Trente ans déjà qu’un groupe de jeunes créateurs se sont rassemblés pour créer le Théâtre de la Vieille 17, avec comme objectif de faire du théâtre de création pour enfants et pour adultes.
«Trente ans, c’est un peu la maturité, mais aussi la fougue, la jeunesse, le désir de faire des choses tout en ayant de l’expérience», s’est exclamé la directrice artistique du Théâtre de la Vieille 17, Esther Beauchemin.
C’est avec une saison bien remplie, «la façon la plus concrète de souligner nos 30 ans», selon Mme Beauchemin, que la compagnie de théâtre entame cette année anniversaire.
«Nous voulons présenter des pièces de très grande rigueur et des spectacles qui resteront gravés dans les mémoires et qui seront le plus largement diffusés», a-t-elle expliqué.
En plus d’avoir une saison bien remplie, le Théâtre de la Vieille 17 soulignera la trentaine de plusieurs façons au courant de l’année. Un défilé de mode d’anciens costumes et un cocktail sont entre autres prévus.
«Nous voulons nous intégrer dans des activités communautaires pour se faire connaître des gens qui nous connaissent moins», a indiqué l’agente des communications du théâtre, Simone St-Pierre.
L’organisation de la Vieille 17 s’est d’ailleurs impliquée auprès du Théâtre Tremplin cet été, afin d’offrir des cours de théâtre aux jeunes de Vanier.
Avec une création grand public, <@Ri>À la défense des moustiques albinos<@$>, un laboratoire de création, Sahel, une résidence d’écriture, Quand la mer reviendra, et deux spectacles jeunesse, Le grand voyage de Petit Rocher et Maïta, le Théâtre de la Vieille 17 propose des pièces pour tous les goûts.
À la défense des moustiques albinos est une création pour adultes coproduite avec le Théâtre Sortie de Secours, établie au Québec, qui sera présenté à La Nouvelle Scène en 2010, les mercredis 21 et 28 avril, les jeudis 22 et 29 avril, les vendredis 23 et 30 avril, et les samedis 23 avril et 1er mai. Dans cette comédie à l’humour décapant, Mercè Sarrias, une jeune auteure catalane, brosse le tableau d’une Barcelone qui nous ressemble étrangement.

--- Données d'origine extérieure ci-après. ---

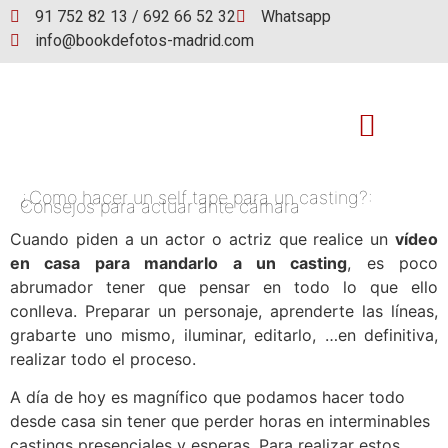
91 752 82 13 / 692 66 52 32
Whatsapp
info@bookdefotos-madrid.com
¿Como hacer un self tape para un casting?:
Book de fotos
Consejos para actuar ante cámara
Cuando piden a un actor o actriz que realice un
vídeo
en casa para mandarlo a un casting
, es poco
abrumador tener que pensar en todo lo que ello
conlleva. Preparar un personaje, aprenderte las líneas,
grabarte uno mismo, iluminar, editarlo, …en definitiva,
realizar todo el proceso.
A día de hoy es magnífico que podamos hacer todo
desde casa sin tener que perder horas en interminables
castings presenciales y esperas. Para realizar estos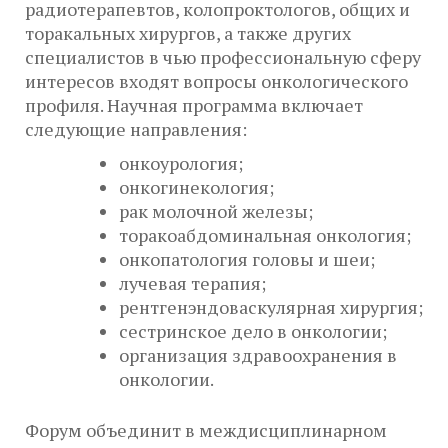
радиотерапевтов, колопроктологов, общих и
торакальных хирургов, а также других
специалистов в чью профессиональную сферу
интересов входят вопросы онкологического
профиля. Научная программа включает
следующие направления:
онкоурология;
онкогинекология;
рак молочной железы;
торакоабдоминальная онкология;
онкопатология головы и шеи;
лучевая терапия;
рентгенэндоваскулярная хирургия;
сестринское дело в онкологии;
организация здравоохранения в
онкологии.
Форум объединит в междисциплинарном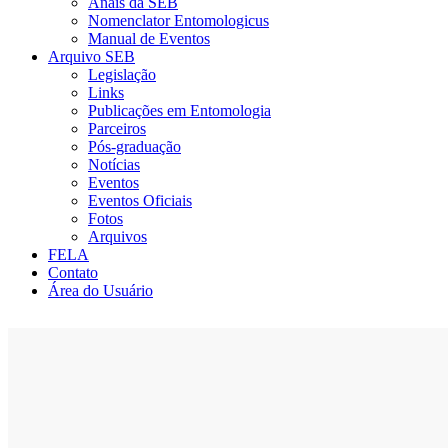
Anais da SEB
Nomenclator Entomologicus
Manual de Eventos
Arquivo SEB
Legislação
Links
Publicações em Entomologia
Parceiros
Pós-graduação
Notícias
Eventos
Eventos Oficiais
Fotos
Arquivos
FELA
Contato
Área do Usuário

Sahel fera l’objet d’un laboratoire de création du 8 au 11 décembre et se terminera par une lecture publique présentée à La Nouvelle Scène le 12 décembre prochain. La pièce raconte l’histoire d’une mère, oubliée de tous, qui a le cruel devoir de préparer son enfant à accepter sereinement une mort certaine.
Quand la mer reviendra est un texte en développement pour le grand public. L’histoire des derniers habitants d’un village de pêcheurs où l’impensable est advenu : la mer s’est asséchée et recule, inexorablement. Que faire devant une réalité qui bouleverse le mode de vie, voire l’identité des êtres : nier, espérer, s’adapter, se résigner? Esther Beauchemin poursuit la préparation de ce texte et se pique au jeu de l’écriture.
Le grand voyage de Petit Rocher prend la route de Toronto, de Sudbury et de Beloeil cet automne.
Enfin, après avoir été présentée à travers le pays depuis neuf ans et jusqu’au Mexique, Maïta reprend la route à son tour pour souligner le 50e anniversaire de la Charte du droit de l'enfant, ce spectacle abordant le thème difficile du travail des enfants en Asie. Il sera à l’affiche à Québec en octobre.